In 1808, the Lunacy Act, also known as Wynn’s Act, was passed, enabling counties to establish their own lunatic asylums, with their own money. Although private hospitals, and those such as St Luke’s, had existed for decades, this act heralded a sea-change in how the mentally ill poor were dealt with by society, from being largely looked after within their own community to being institutionalised.
One rural county was particularly keen to set up an asylum. In April 1812, Bedfordshire became the second county – behind Nottinghamshire – to open a county asylum.
This was primarily due to one local magistrate and politician – Samuel Whitbread, of the famous brewing family.
Whitbread undoubtedly had a strong charitable streak, dealing with the many local people who visited him in his capacity as JP in a highly individual way. He was seen as a friend of the poor, looking carefully into each person’s background and case before making decisions.
He may also have wanted to have a lasting memorial to him in his community.

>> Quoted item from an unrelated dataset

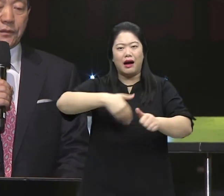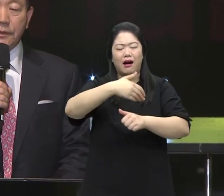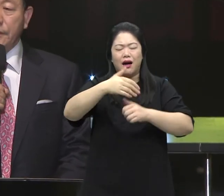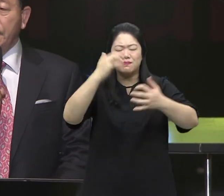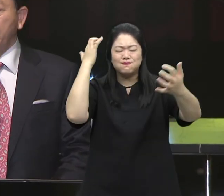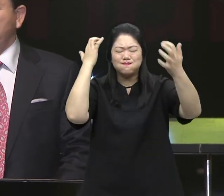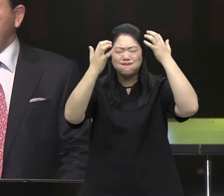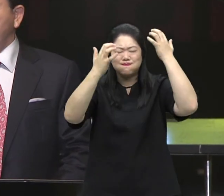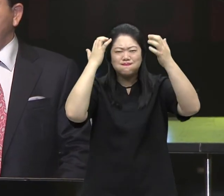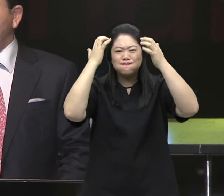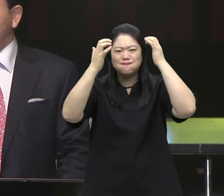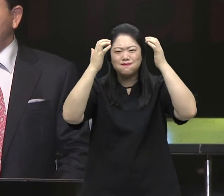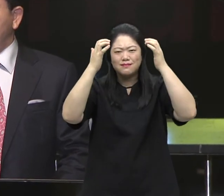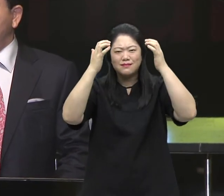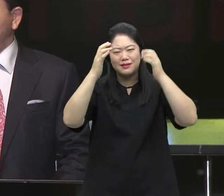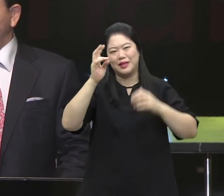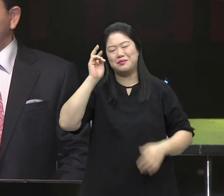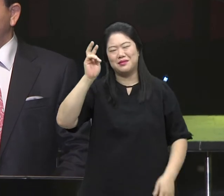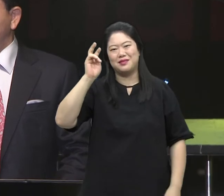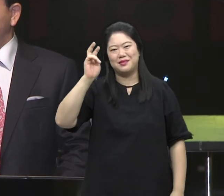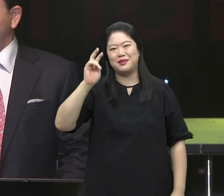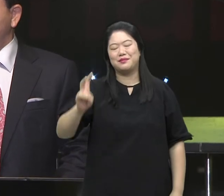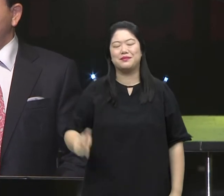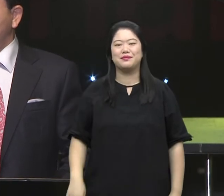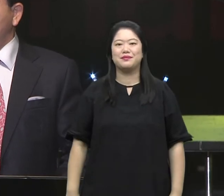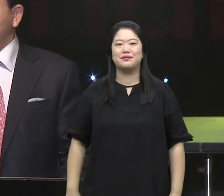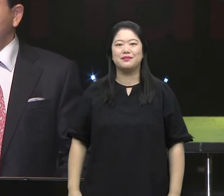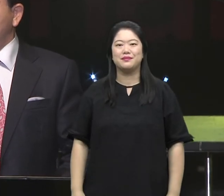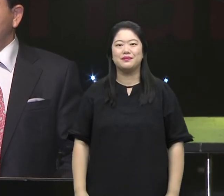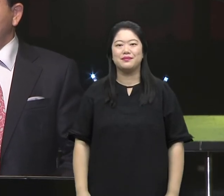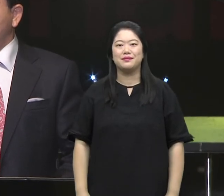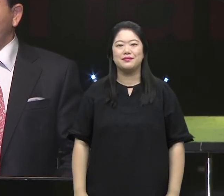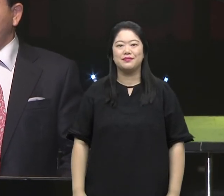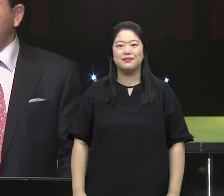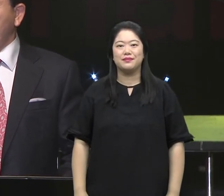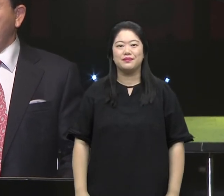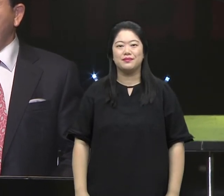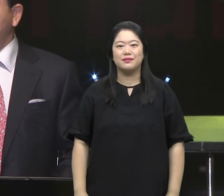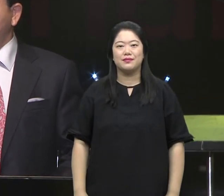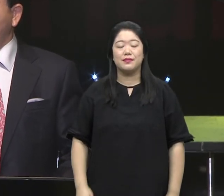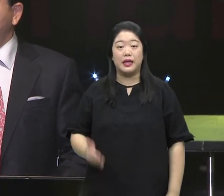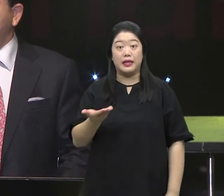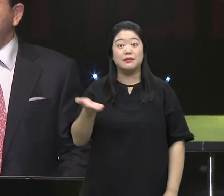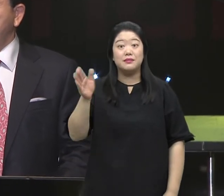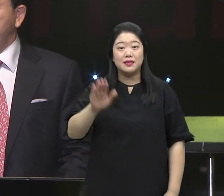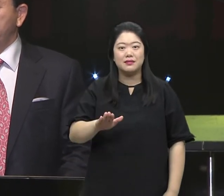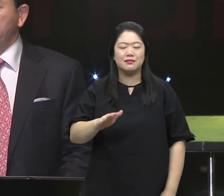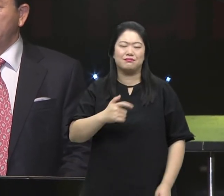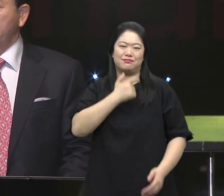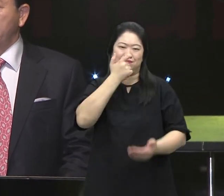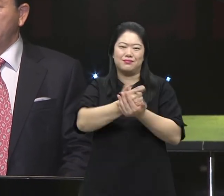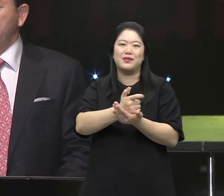that want to confuse you will be waiting for you, so you must not be deceived.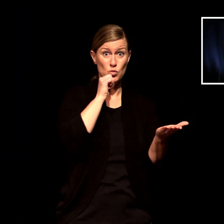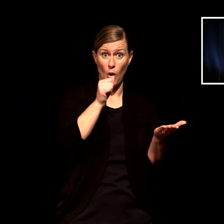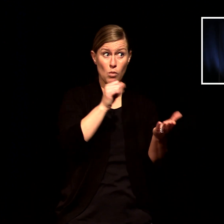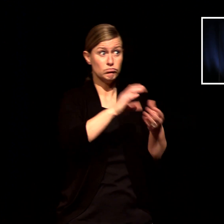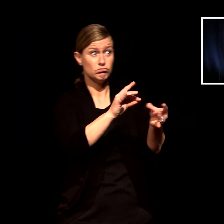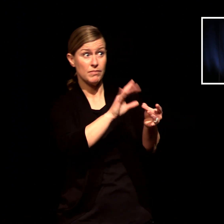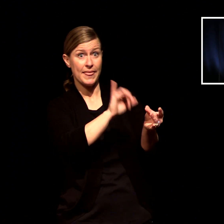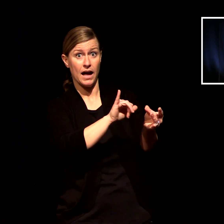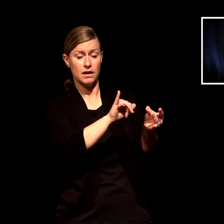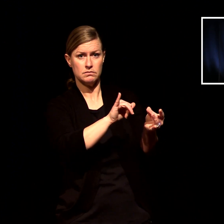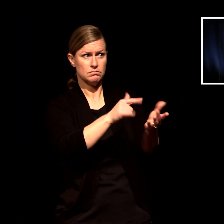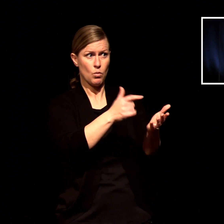do them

Prone to depression – which led to him committing suicide in 1815 – he was no doubt aware of the fragility of life, and perhaps wanted something concrete as a legacy to his life and work. In this light, he was keen to get an asylum built in his county and for people to associate it with him.
This, perhaps, explains the two cases that he recorded in his notebook of out-of-sessions work in September 1811.

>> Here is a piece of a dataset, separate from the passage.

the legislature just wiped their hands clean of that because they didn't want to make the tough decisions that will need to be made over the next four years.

The first case involved Elizabeth Barber of Biggleswade. She approached Whitbread on 13 September, asking when the new county asylum might be ready for patients. Her husband was currently housed in the ward for the insane at St Luke’s Hospital in London, which had been the first such ward in the country when it opened in 1751.

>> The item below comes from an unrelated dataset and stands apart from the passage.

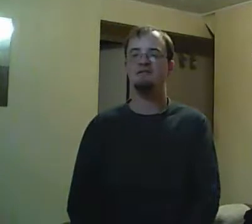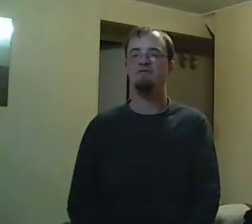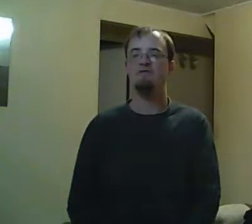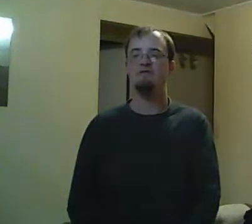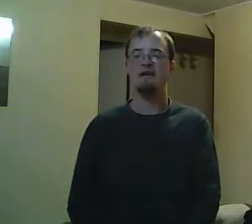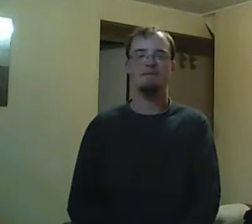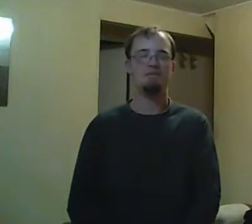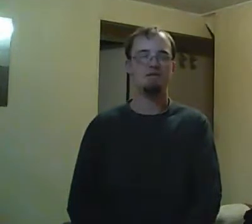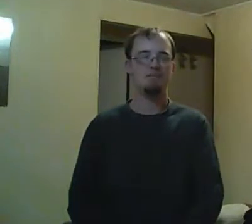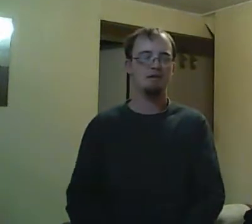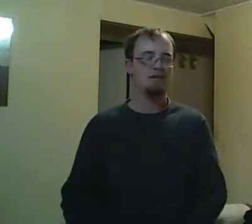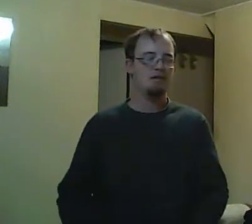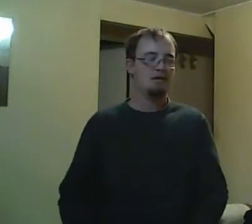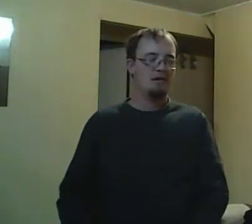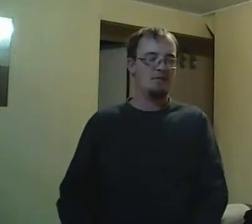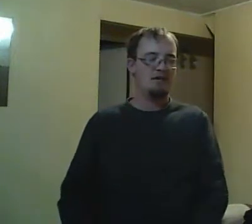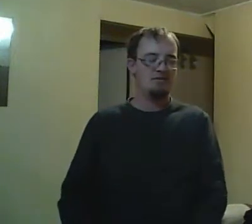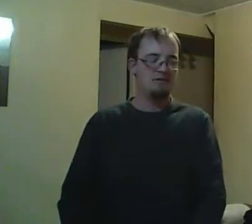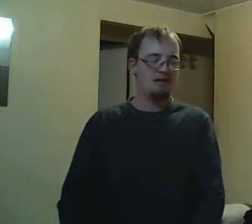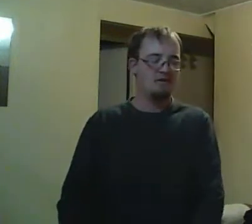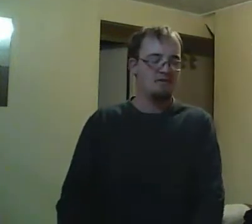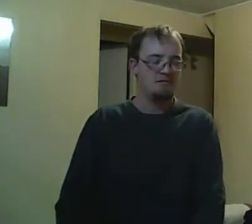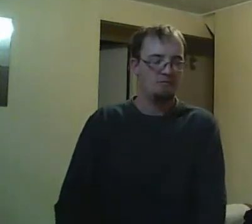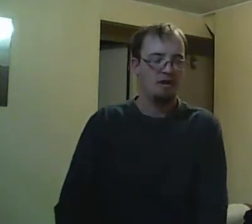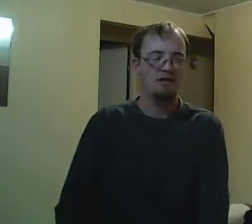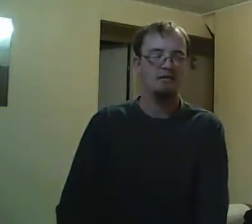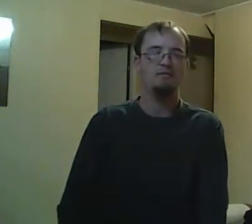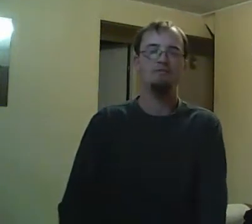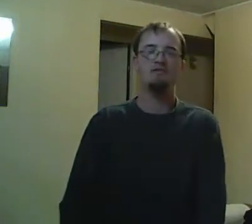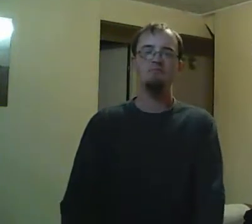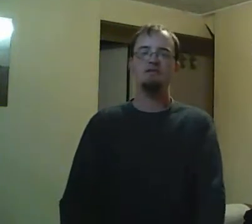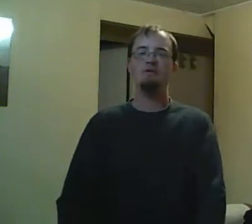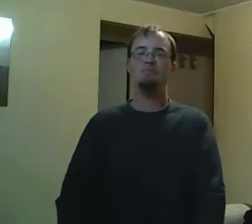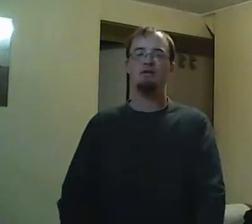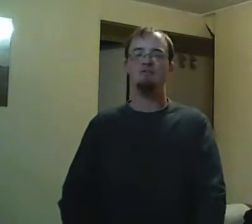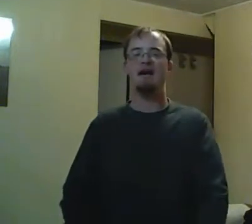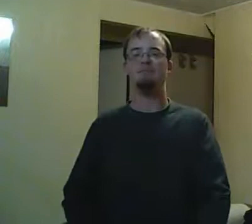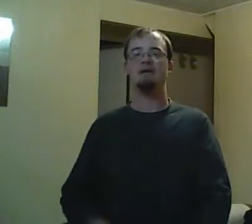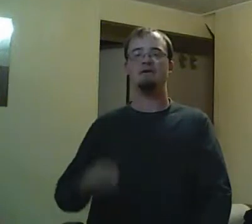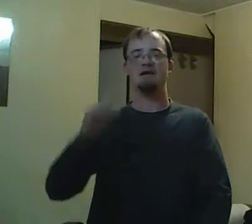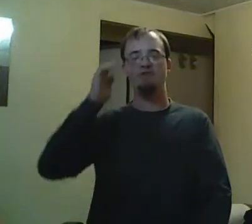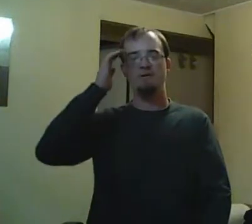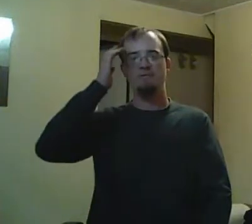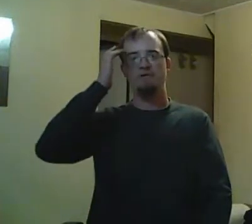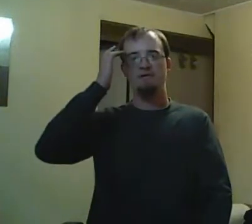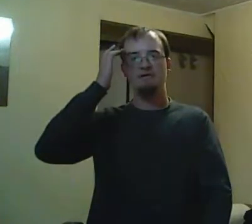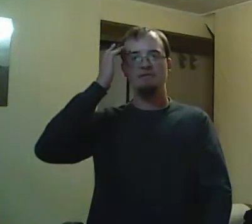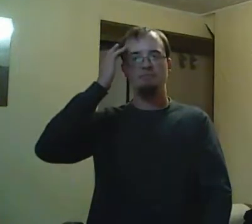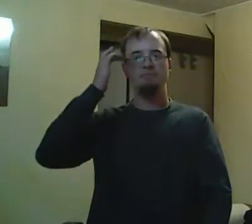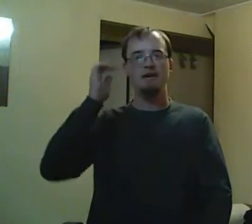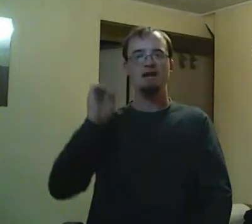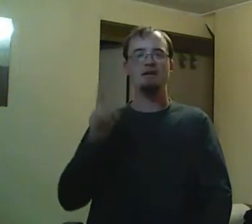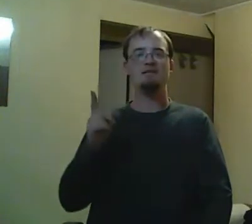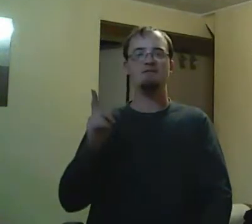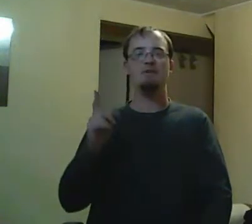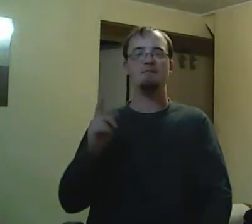The clique decided to cut Emma out and said, your cause is over. No cause is worth this.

However, her husband wasn’t allowed to stay there ad infinitum; he was due to be discharged in January 1812, and Elizabeth was unwilling for him to return home for her to look after. Whitbread was unable to give her the information she was obviously hoping for; all he could do was suggest that she arrange for a private madhouse to take her husband.
Just over a week later, on 22 September, Mr Little, a gentleman again from Biggleswade, came to visit Whitbread. He had a more urgent case he needed advice about; a local woman, Susanna Simpson, had become insane three months earlier. Obviously, the local asylum was not ready, so could she gain admittance to St Luke’s? Whitbread said he would enquire, although he does not record whether Mr Little’s request was successful.
What these cases show is that when local residents had an issue they needed resolving, they went to the magistrate who they thought would be most sympathetic to their cause. Whitbread’s support for a new asylum was widely known, and so those needing friends and relatives taken care of approached him in the hope that he would be sympathetic.
But Whitbread’s sympathies were tempered with his own ambitions, which resulted in the asylum being built as a showpiece even when Bedfordshire was not overwhelmed by lunatics.
Roy Porter has noted that local overseers had to be “bullied” into putting people into the asylum, when they had previously been looked after by friends and family, and that in 1806, Bedfordshire magistrates had told a Select Committee that there were no lunatics in the county at all!
Yet this is to underestimate the use that people did get from the asylum when it opened. It ended up being overcrowded, with people from neighbouring counties – without their own asylum – being admitted. It closed in 1860 – to be replaced by an even larger asylum.
Cases taken from Samuel Whitbread’s notebooks, edited by Alan F Cirket (Bedford Local History Society, 1971).